Patateste planlı ve sürdürülebilir bir üretimin gerçekleşmesinin üreticilerimizin en büyük beklentisi olduğunu vurgulayan Bayraktar, “Üretimde meydana gelen dalgalanma ve pazarlama sorunları, üreticiden tüketiciye tüm tarafları derinden etkilemekte, pazarlama sorunlarının yaşandığı dönemde düşük fiyat nedeniyle üretici mağdur olurken, arzın daraldığı dönemde yüksek fiyat nedeniyle bu kez tüketiciler olumsuz etkilenmektedir” dedi.

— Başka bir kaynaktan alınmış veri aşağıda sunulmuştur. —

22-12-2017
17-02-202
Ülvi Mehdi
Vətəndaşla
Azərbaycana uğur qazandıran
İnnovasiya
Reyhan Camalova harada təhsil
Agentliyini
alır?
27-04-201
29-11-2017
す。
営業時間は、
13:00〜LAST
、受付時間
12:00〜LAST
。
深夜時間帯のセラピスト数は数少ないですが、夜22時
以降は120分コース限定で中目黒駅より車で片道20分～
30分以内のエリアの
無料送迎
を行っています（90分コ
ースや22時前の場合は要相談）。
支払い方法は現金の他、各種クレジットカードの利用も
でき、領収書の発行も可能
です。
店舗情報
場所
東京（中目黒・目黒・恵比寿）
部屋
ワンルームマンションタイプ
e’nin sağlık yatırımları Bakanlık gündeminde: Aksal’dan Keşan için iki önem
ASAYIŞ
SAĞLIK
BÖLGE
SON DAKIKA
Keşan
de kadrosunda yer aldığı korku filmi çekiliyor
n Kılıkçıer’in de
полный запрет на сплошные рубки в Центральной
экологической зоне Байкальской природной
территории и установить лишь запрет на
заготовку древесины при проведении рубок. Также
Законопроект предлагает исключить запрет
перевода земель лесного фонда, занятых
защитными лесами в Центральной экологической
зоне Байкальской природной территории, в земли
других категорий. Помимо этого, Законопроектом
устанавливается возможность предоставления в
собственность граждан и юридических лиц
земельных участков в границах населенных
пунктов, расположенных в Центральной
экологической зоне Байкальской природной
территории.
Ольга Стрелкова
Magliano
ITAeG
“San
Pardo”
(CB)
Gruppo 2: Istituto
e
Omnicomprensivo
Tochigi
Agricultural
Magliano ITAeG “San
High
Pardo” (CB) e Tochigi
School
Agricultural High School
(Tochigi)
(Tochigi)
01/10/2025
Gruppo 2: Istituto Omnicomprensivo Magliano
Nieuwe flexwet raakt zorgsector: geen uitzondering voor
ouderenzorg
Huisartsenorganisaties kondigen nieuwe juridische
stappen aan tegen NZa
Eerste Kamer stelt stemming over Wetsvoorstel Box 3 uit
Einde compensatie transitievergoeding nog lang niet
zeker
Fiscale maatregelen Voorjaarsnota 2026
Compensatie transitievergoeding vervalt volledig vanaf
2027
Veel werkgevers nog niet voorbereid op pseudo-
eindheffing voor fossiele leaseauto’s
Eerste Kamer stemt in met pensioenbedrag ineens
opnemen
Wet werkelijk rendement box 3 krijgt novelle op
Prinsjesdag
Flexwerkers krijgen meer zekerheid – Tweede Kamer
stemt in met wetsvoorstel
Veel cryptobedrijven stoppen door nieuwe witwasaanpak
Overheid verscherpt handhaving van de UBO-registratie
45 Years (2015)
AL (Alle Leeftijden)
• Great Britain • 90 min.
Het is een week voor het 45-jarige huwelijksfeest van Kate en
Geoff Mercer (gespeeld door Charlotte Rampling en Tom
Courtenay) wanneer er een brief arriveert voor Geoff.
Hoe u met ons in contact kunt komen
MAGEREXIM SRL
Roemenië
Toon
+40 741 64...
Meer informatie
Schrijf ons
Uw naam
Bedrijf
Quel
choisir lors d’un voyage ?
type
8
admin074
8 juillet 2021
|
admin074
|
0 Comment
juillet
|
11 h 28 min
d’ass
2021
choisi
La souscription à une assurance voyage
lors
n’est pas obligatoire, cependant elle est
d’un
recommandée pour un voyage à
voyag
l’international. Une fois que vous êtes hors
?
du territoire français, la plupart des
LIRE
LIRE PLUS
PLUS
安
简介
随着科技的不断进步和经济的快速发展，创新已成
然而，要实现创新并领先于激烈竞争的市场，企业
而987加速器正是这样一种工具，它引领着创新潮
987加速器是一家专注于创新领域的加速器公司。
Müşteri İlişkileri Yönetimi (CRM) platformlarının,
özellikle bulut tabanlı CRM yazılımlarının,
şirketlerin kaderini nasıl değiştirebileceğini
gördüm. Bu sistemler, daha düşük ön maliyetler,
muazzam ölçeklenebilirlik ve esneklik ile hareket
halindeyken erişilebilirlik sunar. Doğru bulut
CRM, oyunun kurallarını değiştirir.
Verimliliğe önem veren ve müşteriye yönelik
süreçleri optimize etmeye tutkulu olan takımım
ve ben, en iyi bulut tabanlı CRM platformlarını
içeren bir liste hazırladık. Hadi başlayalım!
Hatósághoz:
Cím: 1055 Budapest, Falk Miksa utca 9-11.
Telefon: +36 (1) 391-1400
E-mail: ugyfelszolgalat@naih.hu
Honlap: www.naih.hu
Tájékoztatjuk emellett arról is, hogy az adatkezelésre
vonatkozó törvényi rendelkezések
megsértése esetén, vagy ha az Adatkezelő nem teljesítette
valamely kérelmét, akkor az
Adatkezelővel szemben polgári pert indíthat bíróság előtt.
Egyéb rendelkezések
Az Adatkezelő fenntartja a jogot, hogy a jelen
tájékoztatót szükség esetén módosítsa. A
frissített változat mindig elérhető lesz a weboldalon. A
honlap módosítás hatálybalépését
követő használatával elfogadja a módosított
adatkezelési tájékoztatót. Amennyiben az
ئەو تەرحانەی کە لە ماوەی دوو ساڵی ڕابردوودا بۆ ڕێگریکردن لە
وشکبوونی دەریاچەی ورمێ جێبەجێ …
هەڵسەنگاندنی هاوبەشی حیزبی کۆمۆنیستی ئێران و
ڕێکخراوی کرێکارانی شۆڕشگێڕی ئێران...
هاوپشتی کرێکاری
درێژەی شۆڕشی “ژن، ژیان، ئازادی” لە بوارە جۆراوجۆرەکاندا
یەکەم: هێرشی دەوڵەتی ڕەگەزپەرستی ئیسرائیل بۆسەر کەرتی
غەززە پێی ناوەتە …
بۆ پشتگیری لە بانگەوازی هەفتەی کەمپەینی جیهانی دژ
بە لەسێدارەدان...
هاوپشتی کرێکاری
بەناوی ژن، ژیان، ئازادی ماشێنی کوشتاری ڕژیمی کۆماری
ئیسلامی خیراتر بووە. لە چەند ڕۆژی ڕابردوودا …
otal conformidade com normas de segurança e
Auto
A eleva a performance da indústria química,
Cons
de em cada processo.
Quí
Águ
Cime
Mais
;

“Üreticilerimizin pazarlık güçleri yok”
Üreticilerimizin tam olarak örgütlenememesi nedeniyle pazarlık güçleri bulunmadığını ve bu yapıda yaşanan sorunların daha da derinleştiğini bildiren Bayraktar, şunları kaydetti:
“Üreticilerimizin kendi ürettiği üründe söz sahibi olabilmesi, sahip oldukları hakları etkin bir şekilde kullanabilmesi ancak örgütlenmeyle mümkündür. Bilindiği üzere Avrupa Birliği ülkelerinde pazarlanmanın büyük bir çoğunluğu üretici örgütlerince yapılmaktadır. Sorunun çözümüne yönelik olarak üreticilerin örgütlenmesi ve örgütlenme bilincinin oluşması eğitim ve yayım faaliyetlerine daha fazla ağırlık vermekle mümkündür. Bunun yanı sıra, Tarımsal Üretici Birlikleri'ne gerekli kaynak aktarılarak finansman bakımından güçlendirilmelidir. Birlikler, bu şekilde fonksiyonel hale getirilerek bir müdahale kurumu gibi çalışmaları sağlanmalıdır.
Üretimde istikrarın sağlanması bakımından üretim planlaması yapılmalı; çiftçi nerede ne kadar ürün yetiştireceğini bilmeli, üretim Türkiye'nin ihtiyaçlarına göre belirlenmelidir. Üreticilerimizin alın terinin karşılığını aldığı, istikrarlı ve sürdürülebilir bir üretim gerçekleşmesi en büyük temennimizdir.”